While the SPX has been retesting overhead resistance big tech (e.g. MSFT, AAPL, AMZN, GOOGL, FB) continues to linger near recent support levels. That’s a bit surprising given that the NDX immediately surged higher on Tuesday. Whether or not we are looking at sector rotation again, this retest offers us a short term entry opportunity with very defined risk. Just the way we like it.
Let me give you quick 10,000 feet perspective first. A week or two ago I quipped that anything above SPX 3235 was gravy in that this threshold delineates our final hurdle which is the big opening gap we recorded on February 24th.

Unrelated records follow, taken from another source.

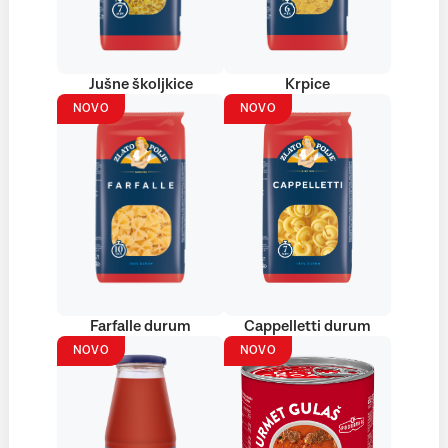
Jušne školjkice
Krpice
NOVO
NOVO
Farfalle durum
Cappelletti durum
NOVO
NOVO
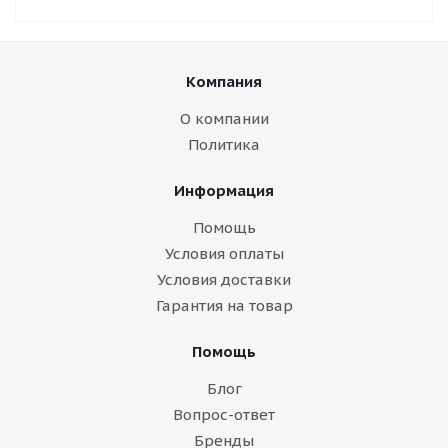
Компания
О компании
Политика
Информация
Помощь
Условия оплаты
Условия доставки
Гарантия на товар
Помощь
Блог
Вопрос-ответ
Бренды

It’s been a turbulent six months since that day and I have an inkling that the remainder of the year won’t be exactly tranquil either. In any case a push through SPX 3235 and above SPX 3330 puts us in earshot of our all time high at 3393.52. Failure here most likely drops us back toward SPX 3000 and possibly below. Since it’s summer I wouldn’t hazard making any directional predictions.
This is my own composite index comprised of the symbols I quoted in my intro. Since there are wide differences in price I’ve added an appropriate coefficient to each symbol to make sure everything is well balanced.
As you can see the current spike low is in the process of being retested and the outcome will most likely decide whether or not BT continues higher from here or if we are going to see a more thorough downside correction.
We are unable to trade my composite but what we can do is to assemble a mini portfolio by spreading our exposure across several symbols. In plain English – if you want to devote 1R to a long position in big tech than divide that amount by the number of issues you want to trade.
So let’s say your trading account commands roughly $100k and you decide to risk 2% on a bounce in BT. That’s $2,000 which you then divide by the number of issues you intent to buy. To bring the number of shares into alignment I suggest roughly the following distribution:
11 x FB
7 x AAPL
12 x MSFT
2 x GOOGL
1 x AMZN
Follow a similar approach if you are trading options.
Now just like your friendly neighborhood drug dealer I’ll give you the first one for free. GOOGL is painting a very interesting formation and if it breaches 1517.6 I’ll be long with an ISL < 1475.
Again with options we obviously do not use stops – our R size is the entire debit we risk. If you go that route I caution you against buying naked calls and instead propose you use an In/Out spread instead, which gets you some theta for free.
If nothing else any type of vertical spread will insulate you from vega squeeze would most likely occur should GOOGL shoot higher.